Alors que la guerre au Moyen-Orient entre dans son 25e jour, les répercussions économiques à l’échelle mondiale se font de plus en plus sentir. Le marché du pétrole, en particulier, est au cœur des préoccupations, tandis que des mesures drastiques sont mises en place dans plusieurs pays pour faire face à la montée des prix.
EN BREF
- Les prix du pétrole fluctuent suite aux déclarations de Donald Trump sur l’Iran.
- Le Japon libère ses réserves stratégiques de pétrole pour faire face à la crise.
- Des inquiétudes grandissantes concernant les pénuries d’énergie en Asie et ailleurs.
Le lundi 20 mars, les cours du pétrole ont enregistré une chute notable. Cette situation a été largement influencée par l’annonce de Donald Trump concernant un report des frappes contre les centrales électriques iraniennes, ainsi que des discussions jugées positives avec Téhéran sur une cessation des hostilités. Malgré un démenti de l’agence iranienne Mehr, les marchés ont réagi, entraînant une baisse du prix du Brent, qui est brusquement tombé sous la barre des 100 dollars le baril avant de remonter légèrement à 103,77 dollars (+3,83%) vers 03H40 GMT. De même, le cours du WTI a enregistré une variation similaire, chutant à moins de 90 dollars avant de se stabiliser à 91,48 dollars.
La prudence demeure de mise sur les marchés, notamment en raison des perturbations économiques déjà en cours. Michael Wan, analyste chez MUFG, souligne que l’incertitude persiste, notamment à cause des risques de pénuries d’énergie résultant de la fermeture du détroit d’Ormuz. Les discussions à venir pourraient s’avérer complexes, même si un scénario catastrophique semble avoir été écarté pour l’instant.
Mesures prises par le Japon
Face à la crise énergétique, le Japon a décidé de libérer une partie de ses réserves stratégiques de pétrole. La Première ministre, Sanae Takaichi, a annoncé que cette mesure entrerait en vigueur à partir de jeudi, afin de garantir un approvisionnement suffisant en produits pétroliers pour le pays. Cette décision fait suite à l’utilisation de réserves équivalentes à 15 jours par le secteur privé, complétée par une annonce de mise sur le marché d’un mois de réserves gouvernementales.

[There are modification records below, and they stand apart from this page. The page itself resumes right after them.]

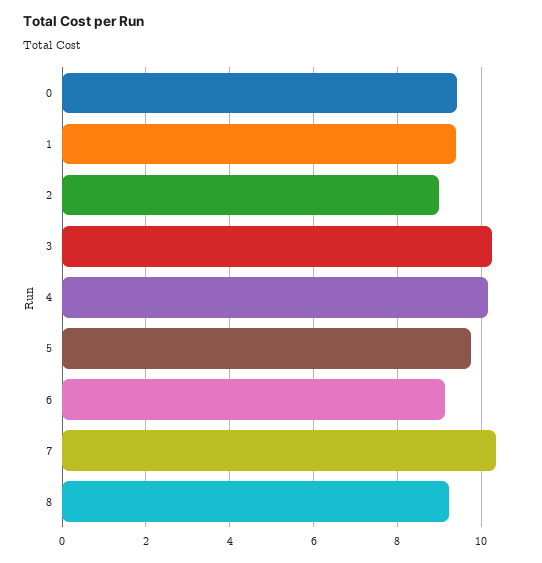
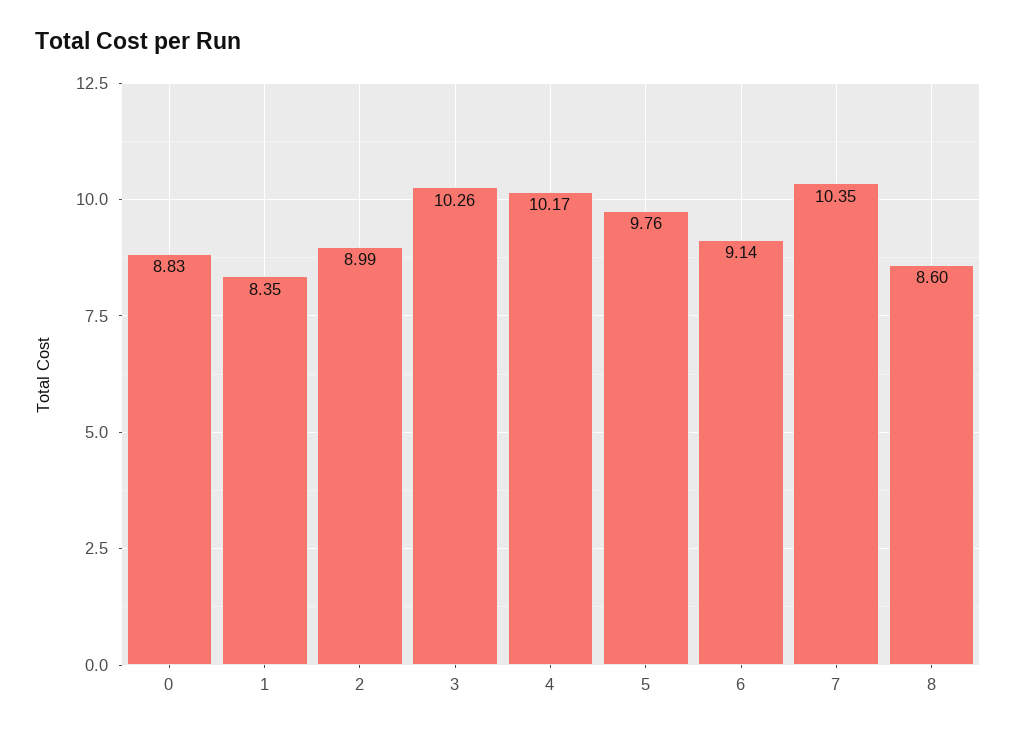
  {
-   "0": 9.4,
+   "0": 8.83,
-   "1": 9.4,
+   "1": 8.35,
    "2": 8.99,
    "3": 10.26,
    "4": 10.17,
    "5": 9.76,
    "6": 9.14,
    "7": 10.35,
-   "8": 9.2
+   "8": 8.6
  }

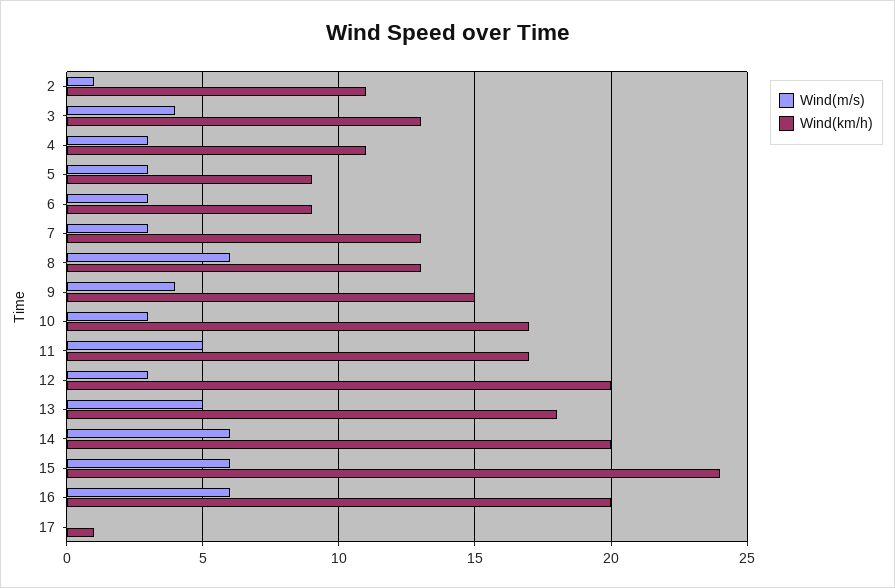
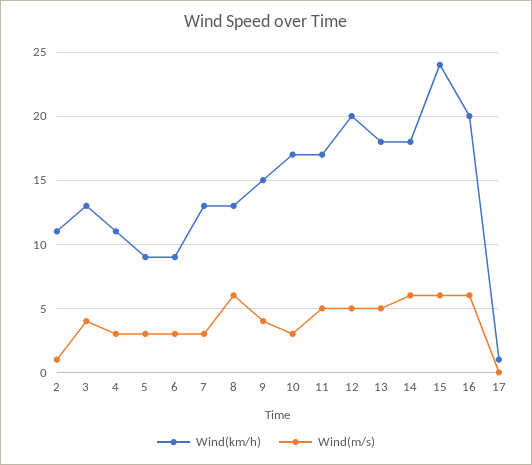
  {
    "Wind(m/s)": {
      "2": 1,
      "3": 4,
      "4": 3,
      "5": 3,
      "6": 3,
      "7": 3,
      "8": 6,
      "9": 4,
      "10": 3,
      "11": 5,
-     "12": 3,
+     "12": 5,
      "13": 5,
      "14": 6,
      "15": 6,
      "16": 6,
      "17": 0
    },
    "Wind(km/h)": {
      "2": 11,
      "3": 13,
      "4": 11,
      "5": 9,
      "6": 9,
      "7": 13,
      "8": 13,
      "9": 15,
      "10": 17,
      "11": 17,
      "12": 20,
      "13": 18,
-     "14": 20,
+     "14": 18,
      "15": 24,
      "16": 20,
      "17": 1
    }
  }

Il est important de noter que le Japon dépend à 95% du Moyen-Orient pour ses importations de pétrole, ce qui rend la situation particulièrement préoccupante pour l’archipel.
Inquiétudes dans le secteur pétrogazier
Lors de la conférence CERAWeek à Houston, Mike Wirth, le PDG de Chevron, a exprimé des préoccupations quant à l’approvisionnement en pétrole en Asie, affirmant que le blocage du détroit d’Ormuz n’avait pas encore été pleinement pris en compte dans les prix du pétrole. Patrick Pouyanné, PDG de TotalEnergies, a également mis en garde contre des prix très élevés pour le gaz naturel liquéfié si la situation perdurait.

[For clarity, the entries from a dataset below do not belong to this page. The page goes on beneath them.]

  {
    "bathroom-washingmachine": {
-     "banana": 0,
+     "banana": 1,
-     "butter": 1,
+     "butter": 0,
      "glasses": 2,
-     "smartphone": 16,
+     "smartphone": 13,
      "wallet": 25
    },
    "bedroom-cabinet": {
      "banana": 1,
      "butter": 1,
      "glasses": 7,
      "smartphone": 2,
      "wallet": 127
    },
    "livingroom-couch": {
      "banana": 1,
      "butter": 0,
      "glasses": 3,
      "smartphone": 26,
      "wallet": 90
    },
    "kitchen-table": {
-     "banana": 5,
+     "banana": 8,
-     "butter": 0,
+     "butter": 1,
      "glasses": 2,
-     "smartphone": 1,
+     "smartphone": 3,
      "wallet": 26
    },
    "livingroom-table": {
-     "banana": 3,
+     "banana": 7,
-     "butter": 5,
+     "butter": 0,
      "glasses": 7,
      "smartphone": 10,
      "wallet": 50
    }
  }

Sultan Al Jaber, patron d’Adnoc, a dénoncé le blocage du détroit d’Ormuz comme un acte de « terrorisme économique » et a appelé à ne pas permettre qu’un pays puisse prendre cette voie maritime en otage.
Réactions des États-Unis et autres pays
Face à la hausse des prix à la pompe, le gouvernement américain, par l’intermédiaire du ministre de l’Énergie, Chris Wright, a tenté de rassurer la population en affirmant que les perturbations étaient temporaires. Wright a déclaré que, malgré les turbulences à court terme, les avantages à long terme seraient significatifs.
Dans un contexte global, le Chili a annoncé une augmentation historique des prix des carburants, le prix du litre d’essence passant de 1,3 à 1,7 dollar, en réponse à l’envolée des cours du pétrole. Parallèlement, aux Philippines, la ministre de l’Énergie a prévu d’augmenter la production des centrales à charbon pour compenser les perturbations des livraisons de pétrole.
En Ukraine, des experts s’inquiètent d’une possible pénurie de diesel dès le mois d’avril. Cela a conduit le président Volodymyr Zelensky à ordonner la garantie d’un approvisionnement stable en diesel, alors que le pays reste très dépendant des importations en raison des dommages subis par ses raffineries.
Dans ce contexte tendu, les acteurs économiques et politiques restent en alerte, surveillant l’évolution de la situation au Moyen-Orient et ses effets potentiels sur les marchés mondiaux.